Beginning as a child who resisted having to eat fish on Friday, to his adulthood as a world-traveler who sees that God is found not so much in precepts as in experience, John D. Sambalino has always been seeking truth, and so conveys a sense of exploration that is fortunately free from self-congratulation. The first glimmers of this search came with his interest in martial arts and the understanding that such physical practices have their roots in spiritual discipline. An early transcendent experience in which reality seemed to stand still while he was one with everything around him convinced him that there was a goal to be sought.
Studying engineering at university, he soon realized he must choose a career that would allow him to travel and pursue higher realities. He switched to a degree in finance, and ultimately became a lawyer, married his youthful sweetheart, had children, but never really “settled down.” Though that path may seem less spiritual on the surface, it is this story that makes it more accessible to the everyday reader. Sambalino is not a lone monk sitting on a mountaintop, but someone who has tried to mix spiritual discipline with modern life. Almost every year, in addition to work and faithful daily meditation practice, he made time to go to spiritual conclaves, take rigorous meditation courses, and travel – to India, Egypt, Nepal – and delve ever deeper into his inner landscape.

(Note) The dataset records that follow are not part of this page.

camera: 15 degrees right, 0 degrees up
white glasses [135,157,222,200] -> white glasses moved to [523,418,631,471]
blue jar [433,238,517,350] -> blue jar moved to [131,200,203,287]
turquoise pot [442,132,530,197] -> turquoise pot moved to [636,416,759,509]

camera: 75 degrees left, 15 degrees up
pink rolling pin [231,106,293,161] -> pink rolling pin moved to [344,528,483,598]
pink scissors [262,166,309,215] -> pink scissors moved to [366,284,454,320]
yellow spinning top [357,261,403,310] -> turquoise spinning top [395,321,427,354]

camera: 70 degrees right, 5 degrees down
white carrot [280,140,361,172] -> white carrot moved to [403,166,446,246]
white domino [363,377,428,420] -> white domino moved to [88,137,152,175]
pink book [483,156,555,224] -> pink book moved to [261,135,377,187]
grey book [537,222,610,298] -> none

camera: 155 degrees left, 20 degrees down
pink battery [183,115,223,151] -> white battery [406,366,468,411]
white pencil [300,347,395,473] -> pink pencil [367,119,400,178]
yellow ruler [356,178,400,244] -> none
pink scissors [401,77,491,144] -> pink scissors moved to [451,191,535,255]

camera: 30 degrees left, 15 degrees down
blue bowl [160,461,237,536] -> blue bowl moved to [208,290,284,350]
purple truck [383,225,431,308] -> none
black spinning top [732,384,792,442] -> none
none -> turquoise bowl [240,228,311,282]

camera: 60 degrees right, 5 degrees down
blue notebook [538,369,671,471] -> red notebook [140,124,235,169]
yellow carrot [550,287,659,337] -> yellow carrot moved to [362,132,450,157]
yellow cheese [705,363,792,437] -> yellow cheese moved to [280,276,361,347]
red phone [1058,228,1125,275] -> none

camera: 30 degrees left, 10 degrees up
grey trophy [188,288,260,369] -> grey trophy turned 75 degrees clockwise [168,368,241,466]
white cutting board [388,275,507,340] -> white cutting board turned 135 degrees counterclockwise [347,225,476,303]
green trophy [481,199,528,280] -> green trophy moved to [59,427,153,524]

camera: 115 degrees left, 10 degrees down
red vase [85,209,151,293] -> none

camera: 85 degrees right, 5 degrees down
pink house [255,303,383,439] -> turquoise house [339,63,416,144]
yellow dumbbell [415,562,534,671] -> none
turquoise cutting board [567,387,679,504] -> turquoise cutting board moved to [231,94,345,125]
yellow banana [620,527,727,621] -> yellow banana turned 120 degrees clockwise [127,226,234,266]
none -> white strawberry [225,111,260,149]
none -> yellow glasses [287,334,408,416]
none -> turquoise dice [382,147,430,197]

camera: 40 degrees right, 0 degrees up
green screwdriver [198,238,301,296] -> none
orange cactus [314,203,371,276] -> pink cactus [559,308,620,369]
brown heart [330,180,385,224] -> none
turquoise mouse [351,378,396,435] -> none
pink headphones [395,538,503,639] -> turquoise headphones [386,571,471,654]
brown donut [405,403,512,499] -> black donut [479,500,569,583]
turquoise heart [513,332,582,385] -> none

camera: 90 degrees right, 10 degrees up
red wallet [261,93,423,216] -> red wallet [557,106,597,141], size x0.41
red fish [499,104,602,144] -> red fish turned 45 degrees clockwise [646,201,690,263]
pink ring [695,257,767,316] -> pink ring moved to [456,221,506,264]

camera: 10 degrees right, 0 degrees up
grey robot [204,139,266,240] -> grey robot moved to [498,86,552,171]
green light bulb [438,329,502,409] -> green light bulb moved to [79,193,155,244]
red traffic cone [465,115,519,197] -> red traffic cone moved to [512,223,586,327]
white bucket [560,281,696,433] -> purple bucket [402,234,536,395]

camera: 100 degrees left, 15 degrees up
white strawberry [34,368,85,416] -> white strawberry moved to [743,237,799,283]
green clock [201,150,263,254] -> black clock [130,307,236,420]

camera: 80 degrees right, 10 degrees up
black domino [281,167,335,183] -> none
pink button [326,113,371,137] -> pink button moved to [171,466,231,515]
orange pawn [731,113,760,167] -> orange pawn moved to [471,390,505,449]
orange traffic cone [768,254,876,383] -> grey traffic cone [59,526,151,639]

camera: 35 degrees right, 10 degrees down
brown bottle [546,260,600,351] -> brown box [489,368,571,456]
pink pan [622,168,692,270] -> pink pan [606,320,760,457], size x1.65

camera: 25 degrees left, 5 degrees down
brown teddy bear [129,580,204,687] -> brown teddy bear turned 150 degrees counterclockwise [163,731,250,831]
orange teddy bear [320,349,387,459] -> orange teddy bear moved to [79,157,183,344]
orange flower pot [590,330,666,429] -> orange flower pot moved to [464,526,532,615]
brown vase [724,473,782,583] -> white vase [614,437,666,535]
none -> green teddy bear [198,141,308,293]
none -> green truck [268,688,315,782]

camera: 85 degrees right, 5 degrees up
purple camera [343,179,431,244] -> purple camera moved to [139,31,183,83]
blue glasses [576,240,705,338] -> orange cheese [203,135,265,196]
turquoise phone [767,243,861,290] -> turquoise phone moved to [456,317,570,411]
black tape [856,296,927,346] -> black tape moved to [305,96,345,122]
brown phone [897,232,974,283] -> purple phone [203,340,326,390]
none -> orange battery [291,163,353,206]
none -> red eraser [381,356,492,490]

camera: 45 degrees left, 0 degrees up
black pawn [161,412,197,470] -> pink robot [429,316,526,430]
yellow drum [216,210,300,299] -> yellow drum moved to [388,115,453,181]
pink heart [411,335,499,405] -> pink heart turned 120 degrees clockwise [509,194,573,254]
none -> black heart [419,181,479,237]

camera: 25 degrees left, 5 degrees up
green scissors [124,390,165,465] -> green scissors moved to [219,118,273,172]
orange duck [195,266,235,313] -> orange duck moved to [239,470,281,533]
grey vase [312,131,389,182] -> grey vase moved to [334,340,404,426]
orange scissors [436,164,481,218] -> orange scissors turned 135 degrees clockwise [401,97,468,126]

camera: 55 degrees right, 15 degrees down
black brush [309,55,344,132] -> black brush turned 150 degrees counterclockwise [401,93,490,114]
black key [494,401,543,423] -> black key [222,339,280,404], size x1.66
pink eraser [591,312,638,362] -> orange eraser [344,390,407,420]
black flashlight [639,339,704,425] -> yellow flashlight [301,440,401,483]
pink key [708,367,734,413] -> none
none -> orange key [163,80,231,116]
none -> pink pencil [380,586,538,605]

In this way, Sambalino’s book is part travel memoir, which is where the book becomes most alive. Traversing the Himalayas, visiting the site of Maharishi Mahesh Yogi’s one-time ashram, even lying still and corpselike inside the Great Pyramid, Sambalino has embraced each opportunity to understand who and what truth is, and who and what he himself is and might become. He introduces his audience to numerous masters and their spiritual pathways: Sri Ramana Maharshi, Sri Sri Ravi Shankar, Paramahansa Yogananda, and of course, Jesus, Krishna and Buddha. All in all, the memoir is more informative than the typical work about a spiritual journey.
Sambalino’s writing is intelligent and at times humorous, despite its heavy subject matter. The book is not a strict work of self-help, though Sambalino does exhort his readers to abide by many of these precepts, but he is careful to stress that all such advice and apparent wisdom offered in all the holy books of the world will not reveal the truth, which is, he says, “nowhere, yet everywhere.” This is refreshing in a field with books that are overloaded with authors claiming “I have the answer.” He leaves left few stones unturned in his search for what he calls “beingness” – but, as he emphasizes, that beingness is a quality or experience that can’t be explained or completely understood by reading or thinking.
Obviously composed to help others make their way to the truth, Is God in That Bottle Cap? presents the example of one man’s striving, some of it seemingly haphazard, much of it sincerely aimed at an ultimate goal. By showing himself to be a regular guy gradually growing into this knowledge, Sambalino offers readers hope of success in their own personal journeys.